Dokumentauszug.
Wie vom MfS in der Einzel-Information 671/66 mitgeteilt wurde, hielt sich Prof. Dr. Charles West1 in der Zeit vom 8. bis 22.9.1966 in der DDR auf. (West war von Carl Ordnung/CDU,2 nationaler Sekretär der Prager Christlichen Friedenskonferenz,3 zu einer Studienreise in die DDR eingeladen worden.)

Über den Aufenthalt von Prof. Dr. Charles West in der DDR wurde Folgendes bekannt:

West reiste am 8.9.1966 (bereits einen Tag vorher, als im Programm festgelegt war), aus Westberlin kommend, in die DDR ein.

Während seiner »Studienreise« durch die DDR suchte West hauptsächlich folgende Orte bzw. Personen auf:

Am 8. und 9.9.1966 hielt er sich im Gebäude des »Ökumenischen Dienstes Berlin«,4 Johann-Georg-Straße, auf, wo er zu persönlichen Gesprächen mit Carl Ordnung zusammentraf. (West wollte sich durch Gespräche mit Ordnung einen weiteren Überblick über die Kirchen in der DDR und in Deutschland verschaffen.)

West hielt am 9.9.1966 im Gebäude des »Ökumenischen Dienstes« einen Vortrag zum Thema »Die Ohnmacht der Mächtigen«. Am 10.9.1966 sprach er vor 15 Mitgliedern des Abrüstungsausschusses der Prager Christlichen Friedenskonferenz im Gebäude der Gossner Mission.5 (Vorsitzender des Ausschusses ist Pfarrer Bruno Schottstädt,6 Leiter der Gossner Mission in der DDR.)

Aufgaben.
1. Gib den Abschnitt aus dem Bericht über Charles Wests DDR-Aufenthalt von „West reiste am“ bis einschließlich „in der DDR.)“ wortgetreu wieder.
2. Nimm bitte den Bericht über Charles Wests DDR-Aufenthalt dort auf, wo er aufhört, und führe ihn weiter.

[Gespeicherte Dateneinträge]

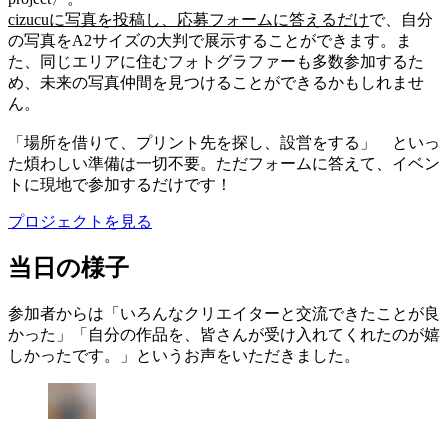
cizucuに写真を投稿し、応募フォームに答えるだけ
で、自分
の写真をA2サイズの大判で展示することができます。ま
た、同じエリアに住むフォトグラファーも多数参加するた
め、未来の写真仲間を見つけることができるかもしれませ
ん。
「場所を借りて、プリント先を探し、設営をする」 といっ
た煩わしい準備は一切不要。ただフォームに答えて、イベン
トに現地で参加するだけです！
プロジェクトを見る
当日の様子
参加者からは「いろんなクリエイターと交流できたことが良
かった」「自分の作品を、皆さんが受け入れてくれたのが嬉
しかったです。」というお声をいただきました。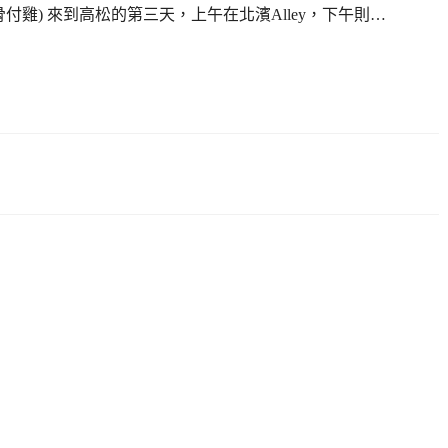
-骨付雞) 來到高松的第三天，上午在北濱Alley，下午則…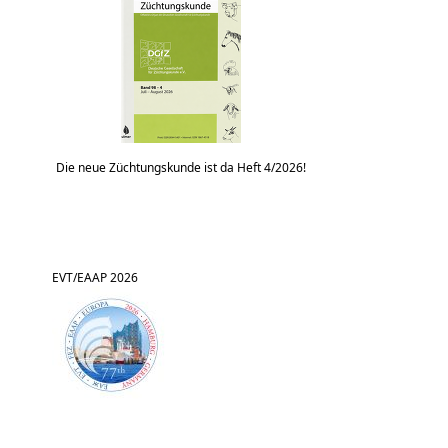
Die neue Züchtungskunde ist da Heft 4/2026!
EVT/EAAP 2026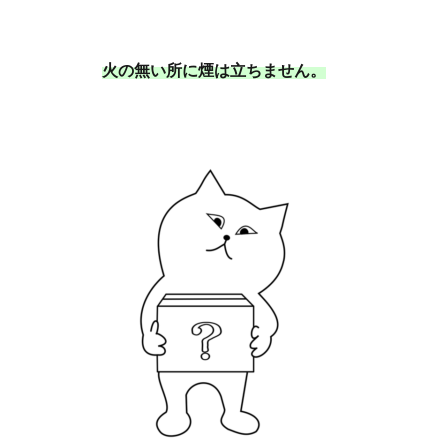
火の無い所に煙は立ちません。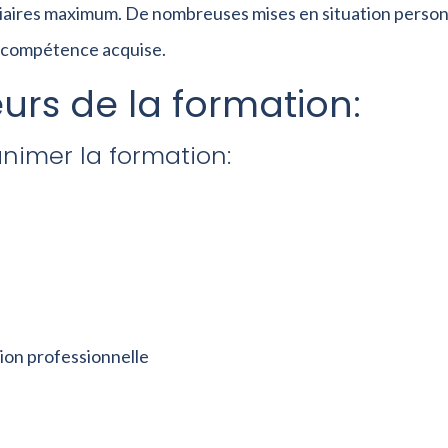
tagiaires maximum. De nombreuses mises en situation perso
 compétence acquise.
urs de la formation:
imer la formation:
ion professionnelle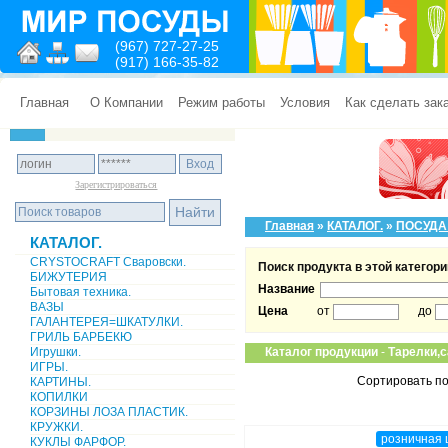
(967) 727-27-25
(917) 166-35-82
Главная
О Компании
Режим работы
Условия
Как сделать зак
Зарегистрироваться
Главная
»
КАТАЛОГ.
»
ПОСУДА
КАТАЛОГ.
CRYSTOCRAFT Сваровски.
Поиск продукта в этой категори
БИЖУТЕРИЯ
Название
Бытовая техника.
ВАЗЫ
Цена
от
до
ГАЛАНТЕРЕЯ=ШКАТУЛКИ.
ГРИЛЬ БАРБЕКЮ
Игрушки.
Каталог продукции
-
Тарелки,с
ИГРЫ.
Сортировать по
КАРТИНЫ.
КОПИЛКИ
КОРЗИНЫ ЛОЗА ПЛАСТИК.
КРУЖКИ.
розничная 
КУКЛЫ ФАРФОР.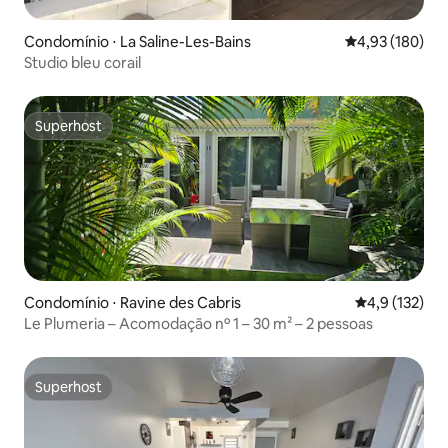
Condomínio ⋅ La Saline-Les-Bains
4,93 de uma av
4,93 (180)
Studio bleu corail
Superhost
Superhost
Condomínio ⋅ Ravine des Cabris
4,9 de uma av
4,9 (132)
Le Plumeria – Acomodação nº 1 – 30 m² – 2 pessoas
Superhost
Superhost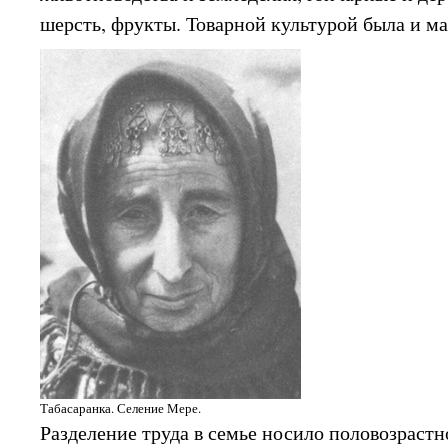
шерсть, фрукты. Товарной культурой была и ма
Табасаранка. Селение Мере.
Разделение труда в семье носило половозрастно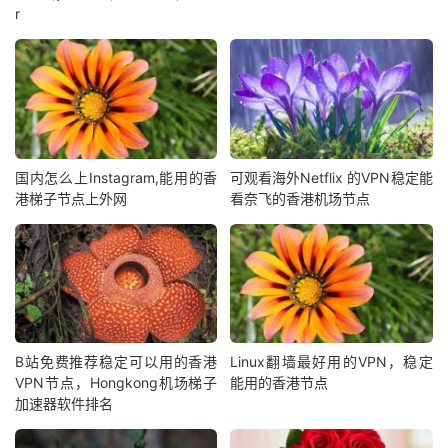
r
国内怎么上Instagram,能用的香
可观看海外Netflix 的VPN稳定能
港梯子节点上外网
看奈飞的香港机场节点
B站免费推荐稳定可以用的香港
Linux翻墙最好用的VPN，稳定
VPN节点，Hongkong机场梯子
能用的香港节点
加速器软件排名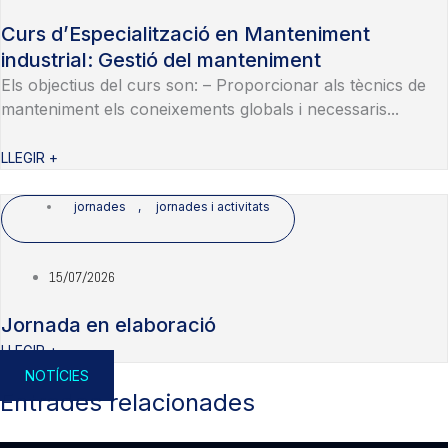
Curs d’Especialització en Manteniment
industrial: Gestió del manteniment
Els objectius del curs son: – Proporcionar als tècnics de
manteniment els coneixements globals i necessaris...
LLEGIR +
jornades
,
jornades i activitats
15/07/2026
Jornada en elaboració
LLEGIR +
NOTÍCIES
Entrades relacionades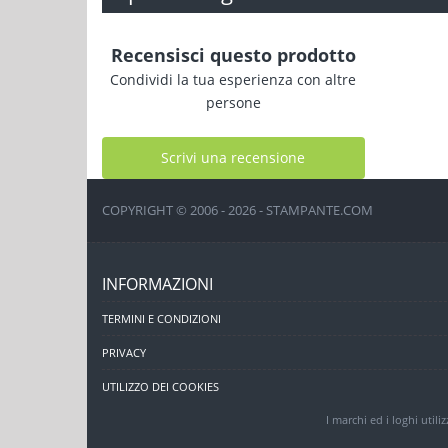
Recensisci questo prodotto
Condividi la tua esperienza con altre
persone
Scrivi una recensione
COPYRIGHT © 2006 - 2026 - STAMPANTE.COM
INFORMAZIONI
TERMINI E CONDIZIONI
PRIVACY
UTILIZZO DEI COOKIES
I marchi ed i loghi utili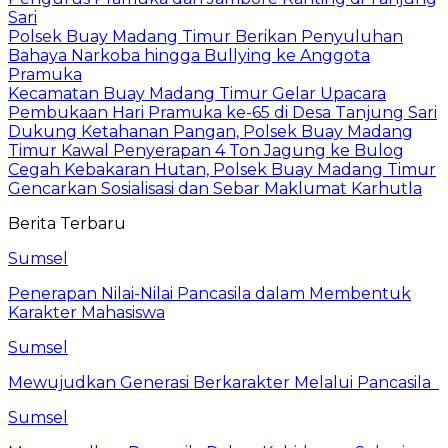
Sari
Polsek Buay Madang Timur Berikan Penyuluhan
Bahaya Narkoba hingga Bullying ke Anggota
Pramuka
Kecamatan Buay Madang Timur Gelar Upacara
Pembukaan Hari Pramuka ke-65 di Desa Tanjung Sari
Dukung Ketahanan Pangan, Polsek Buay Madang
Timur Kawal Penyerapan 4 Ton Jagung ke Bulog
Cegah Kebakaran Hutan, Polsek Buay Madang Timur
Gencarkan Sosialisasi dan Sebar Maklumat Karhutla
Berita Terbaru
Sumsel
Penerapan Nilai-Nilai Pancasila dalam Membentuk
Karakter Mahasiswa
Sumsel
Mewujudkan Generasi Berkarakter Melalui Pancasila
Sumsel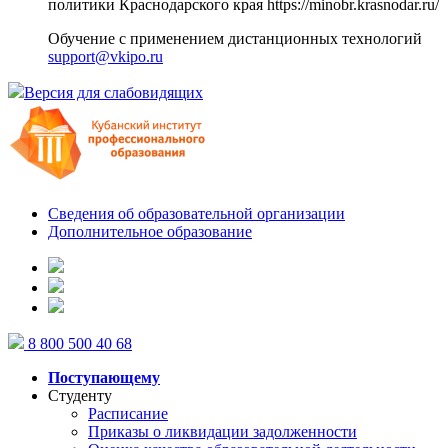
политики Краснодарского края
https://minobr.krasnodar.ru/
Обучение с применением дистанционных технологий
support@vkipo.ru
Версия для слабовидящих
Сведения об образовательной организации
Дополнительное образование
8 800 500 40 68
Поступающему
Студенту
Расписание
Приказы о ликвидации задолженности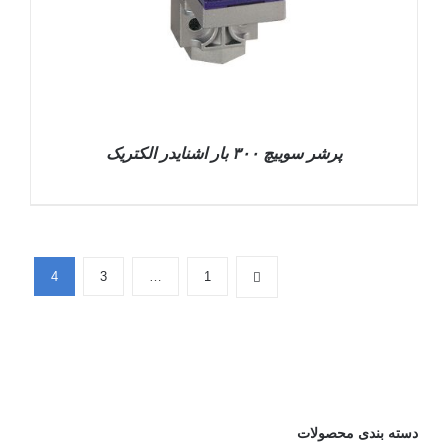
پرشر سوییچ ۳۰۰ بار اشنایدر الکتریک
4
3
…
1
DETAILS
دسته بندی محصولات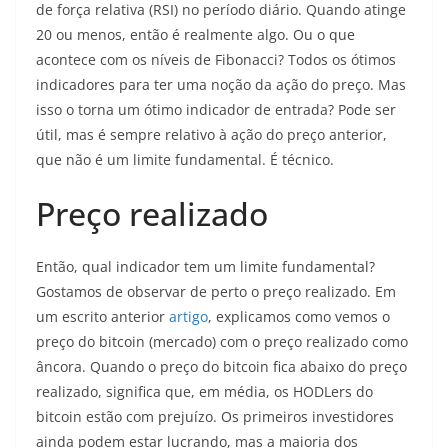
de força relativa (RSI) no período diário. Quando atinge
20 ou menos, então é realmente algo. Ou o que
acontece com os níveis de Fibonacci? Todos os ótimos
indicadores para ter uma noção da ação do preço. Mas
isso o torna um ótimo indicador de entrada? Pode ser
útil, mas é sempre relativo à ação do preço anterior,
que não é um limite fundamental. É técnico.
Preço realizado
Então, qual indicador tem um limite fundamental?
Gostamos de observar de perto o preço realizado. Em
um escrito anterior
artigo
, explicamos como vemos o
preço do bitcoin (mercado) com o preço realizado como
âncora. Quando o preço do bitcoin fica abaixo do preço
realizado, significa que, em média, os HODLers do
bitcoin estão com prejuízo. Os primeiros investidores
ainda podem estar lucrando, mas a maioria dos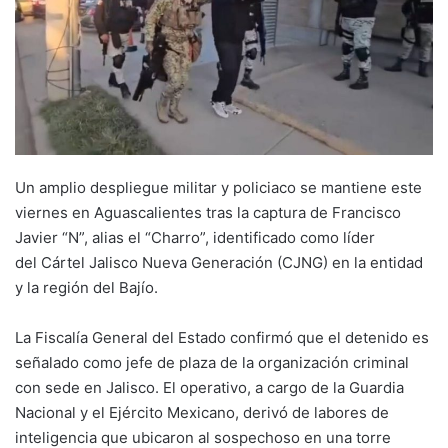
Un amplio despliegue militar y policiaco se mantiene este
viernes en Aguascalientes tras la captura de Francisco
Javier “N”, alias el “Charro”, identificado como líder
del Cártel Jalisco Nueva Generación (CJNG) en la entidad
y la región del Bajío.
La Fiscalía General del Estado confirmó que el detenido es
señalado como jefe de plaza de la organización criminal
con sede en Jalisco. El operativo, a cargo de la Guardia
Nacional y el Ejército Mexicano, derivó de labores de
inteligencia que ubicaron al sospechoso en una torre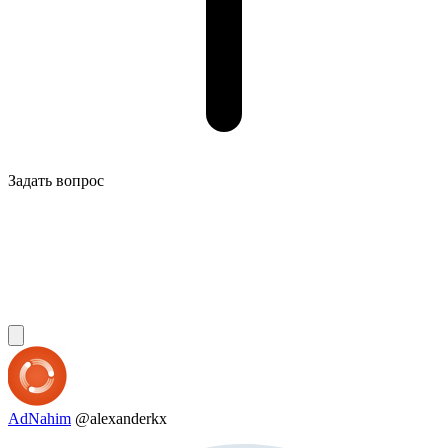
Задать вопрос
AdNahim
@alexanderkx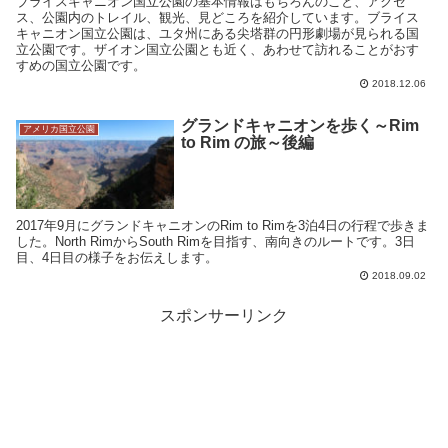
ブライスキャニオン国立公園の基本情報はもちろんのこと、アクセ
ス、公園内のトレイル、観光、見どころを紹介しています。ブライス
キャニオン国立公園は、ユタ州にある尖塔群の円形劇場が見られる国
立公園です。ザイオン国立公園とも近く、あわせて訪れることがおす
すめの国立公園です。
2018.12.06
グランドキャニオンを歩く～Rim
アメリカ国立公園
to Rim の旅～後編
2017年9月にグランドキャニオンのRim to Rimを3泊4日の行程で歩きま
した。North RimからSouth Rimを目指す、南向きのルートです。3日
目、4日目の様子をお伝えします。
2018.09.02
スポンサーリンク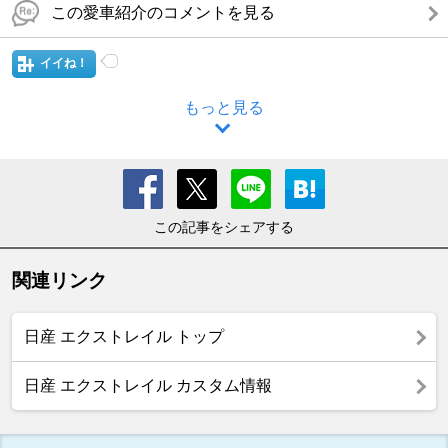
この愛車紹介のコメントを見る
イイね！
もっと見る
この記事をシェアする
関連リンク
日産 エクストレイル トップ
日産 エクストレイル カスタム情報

Lösungen.
1.
West reiste am 8.9.1966 (bereits einen Tag vorher, als im Programm festgelegt war), aus Westberlin kommend, in die DDR ein.

Während seiner »Studienreise« durch die DDR suchte West hauptsächlich folgende Orte bzw. Personen auf:

Am 8. und 9.9.1966 hielt er sich im Gebäude des »Ökumenischen Dienstes Berlin«,4 Johann-Georg-Straße, auf, wo er zu persönlichen Gesprächen mit Carl Ordnung zusammentraf. (West wollte sich durch Gespräche mit Ordnung einen weiteren Überblick über die Kirchen in der DDR und in Deutschland verschaffen.)

West hielt am 9.9.1966 im Gebäude des »Ökumenischen Dienstes« einen Vortrag zum Thema »Die Ohnmacht der Mächtigen«. Am 10.9.1966 sprach er vor 15 Mitgliedern des Abrüstungsausschusses der Prager Christlichen Friedenskonferenz im Gebäude der Gossner Mission.5 (Vorsitzender des Ausschusses ist Pfarrer Bruno Schottstädt,6 Leiter der Gossner Mission in der DDR.)

2.
Am 11.9.1966 traf West in Cottbus mit dem evangelischen Pfarrer Willibald Jacob7 – Leiter der Stadtmission und Gossner Mission Cottbus zusammen, der ihm am 12.9.1966 ein Gespräch mit zwölf Mitgliedern seines Pfarrkreises vermittelte.

Nach der Zusammenkunft wurde West vom Rundfunkstudio Cottbus interviewt. (Der Text des Interviews wurde am 12.9.1966 um 22.00 Uhr über Radio DDR I gesendet.)

Gemeinsam mit Willibald Jacob besichtigte West einige evangelische Pfarrämter im Bezirk Cottbus. (Hoyerswerda/Altstadt, Hoyerswerda/Neustadt, Großräschen Kreis Hoyerswerda,8 Schwarze Pumpe, Wilhelm-Pieck-Stadt-Guben)

In Eberswalde traf West am 13.9.1966 mit Generalsuperintendent Schönherr9 zu einem Gespräch zusammen.

West nahm ferner am 15. und 16.9.1966 an der Regionalkonferenz der DDR der Prager Christlichen Friedenskonferenz in Berlin teil.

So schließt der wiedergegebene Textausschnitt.